Judge upholds suspension of dentist’s licensePublished 12:02am Tuesday, July 31, 2012
NATCHEZ — An Adams County judge upheld Friday a state board’s five-year suspension of local dentist Dr. Edwin Holt’s dental license.
Chancery Court Judge Vincent Davis denied Holt’s appeal to the suspension of his license by Mississippi State Board of Dental Examiners.
The suspension came after the board conducted an investigation of Holt’s practice in 2010 and found numerous violations of the Mississippi Dental Practice Act, according to court documents.
The suspension was stayed because Holt agreed to a consent order in February 2011 with requirements that included the completion of an ethics course, suspension of his practice for two three-week periods and dropping a pending lawsuit against the board in federal court, among other conditions.
Any violation of any one term or condition meant an automatic five-year suspension of his license, according to Davis’ judgment document.
The original complaint against Holt included 15 violations of the consent order, but four counts were not pursued by the state board. The board found Holt in violation of the remaining 11 counts.
In considering the appeal, Davis was charged with determining if Holt was provided due process, whether the state board’s actions were supported by substantial evidence, were arbitrary and capricious, violated Holt’s constitutional rights and whether the board acted beyond its power.

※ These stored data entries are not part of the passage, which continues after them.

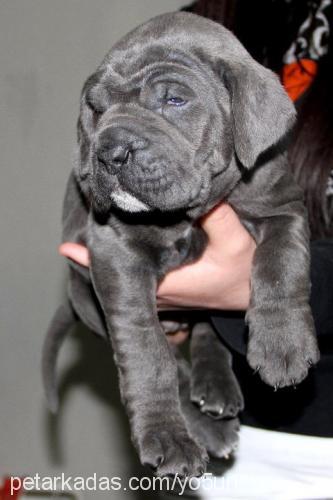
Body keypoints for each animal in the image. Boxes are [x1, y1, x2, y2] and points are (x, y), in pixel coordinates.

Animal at [42, 13, 320, 478]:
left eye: (174, 100)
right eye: (97, 109)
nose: (110, 151)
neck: (189, 212)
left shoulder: (281, 207)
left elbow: (280, 265)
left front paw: (283, 344)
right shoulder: (116, 253)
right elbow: (147, 352)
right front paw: (168, 439)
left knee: (207, 326)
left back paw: (217, 390)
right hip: (85, 297)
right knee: (175, 358)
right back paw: (207, 426)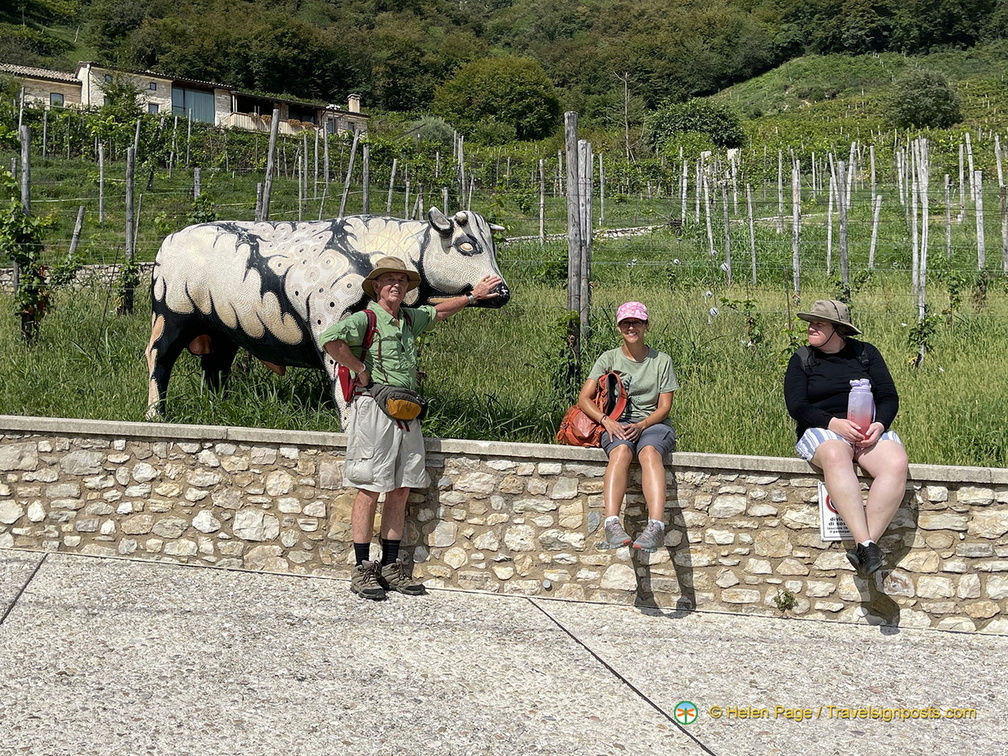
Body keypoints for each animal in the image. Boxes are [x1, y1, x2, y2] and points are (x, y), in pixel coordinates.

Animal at [145, 207, 510, 421]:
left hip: (222, 330)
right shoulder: (329, 323)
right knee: (158, 358)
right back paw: (155, 415)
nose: (501, 291)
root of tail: (170, 238)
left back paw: (216, 408)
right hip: (171, 314)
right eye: (467, 246)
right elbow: (344, 384)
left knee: (215, 367)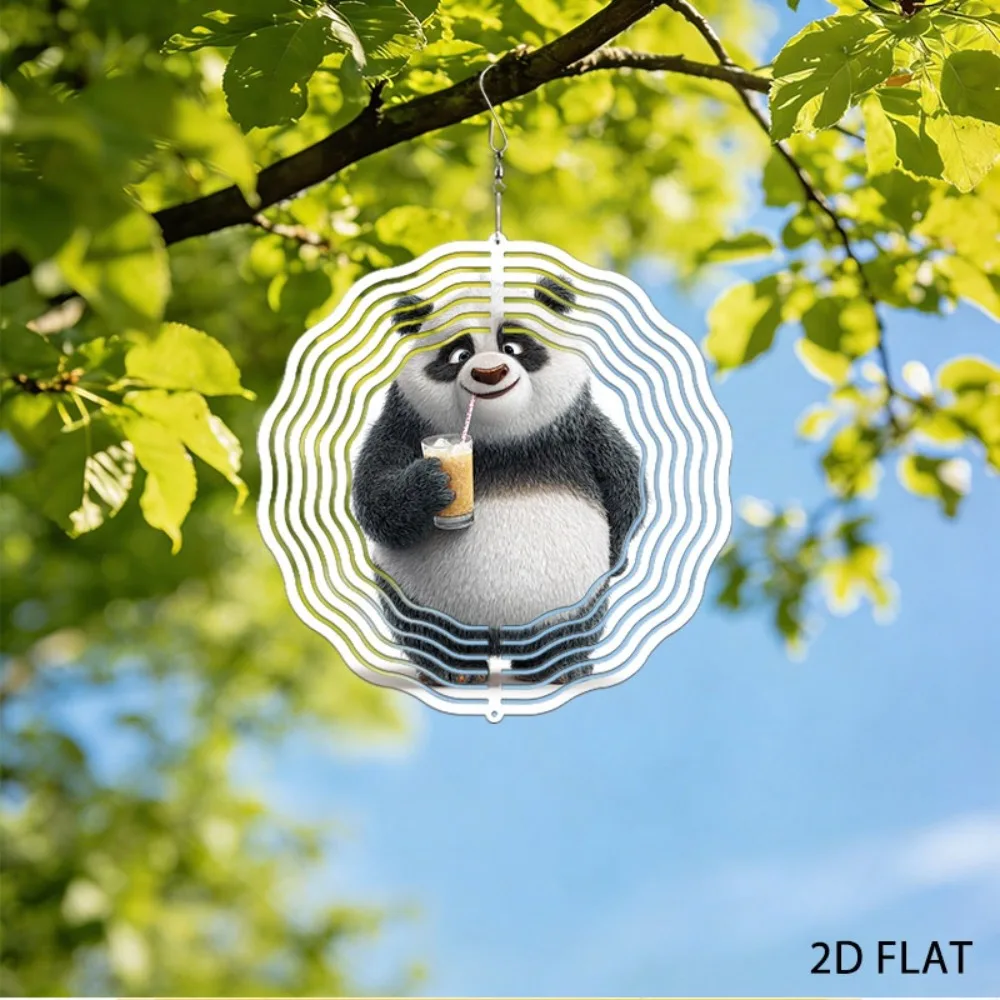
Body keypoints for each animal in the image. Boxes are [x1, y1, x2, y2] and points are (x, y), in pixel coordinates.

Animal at [351, 275, 642, 687]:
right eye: (458, 355)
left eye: (512, 346)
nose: (489, 373)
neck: (498, 441)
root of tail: (498, 637)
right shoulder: (403, 425)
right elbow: (375, 498)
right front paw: (430, 485)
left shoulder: (575, 429)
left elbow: (625, 484)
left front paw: (620, 554)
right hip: (417, 597)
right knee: (426, 630)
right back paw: (456, 670)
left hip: (569, 598)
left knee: (570, 627)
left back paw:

Davis found in favor of the dental board on all stipulations in counts that alleged Holt practiced dentistry directly and indirectly during his six-week suspension period, lied to the board when asked about practicing during the suspension, failed to dismiss the federal lawsuit with prejudice against the board and failed to complete an ordered ethics program.
Holt admitted, according to court documents, to performing a crown replacement on a patient during his suspension period, then telling the state board he only went to his office to feed his horses.
Three counts against Holt alleged that he took patients beyond “anxiolysis.” Holt allegedly used the sedatives Valium and Halcion to sedate patients more than he was legally licensed to do. Former employees of Holt’s provided by the board’s lawyer testified at the board’s hearing that they observed patients who were not totally awake and responsive during treatment and had to be assisted to their vehicles by employees.
Davis found that the board’s finding of Holt’s reported misuse of the sedatives was supported by substantial evidence, was not arbitrary and capricious and within the board’s power, but did violate Holt’s constitutional rights because Holt, according to Davis’ judgment, was not given adequate notice or information to defend himself against the counts regarding anxiolysis.
Davis also found that the board’s finding that Holt interrupted a permissible inspection by state board inspectors during his suspension period was not supported by substantial evidence.
In a written statement, Holt said he was very disappointed in the outcome of his appeal.
“We have tried to create a ‘state of the art’ dental practice here in the town of Natchez,” Holt said. “My wife and myself thank all of those who have so lovingly supported us these past four years! It has always been our intention to serve others through our practice, and we thank everyone for that opportunity.”
Holt said he is meeting with his attorney to see what will be the next step.
“Regardless, Holt Dental Center will remain open and operating with the help of other qualified dentists that will strive to serve our existing patients and provide quality care for all new patients,” Holt said. “My wife and I value your prayers and support!”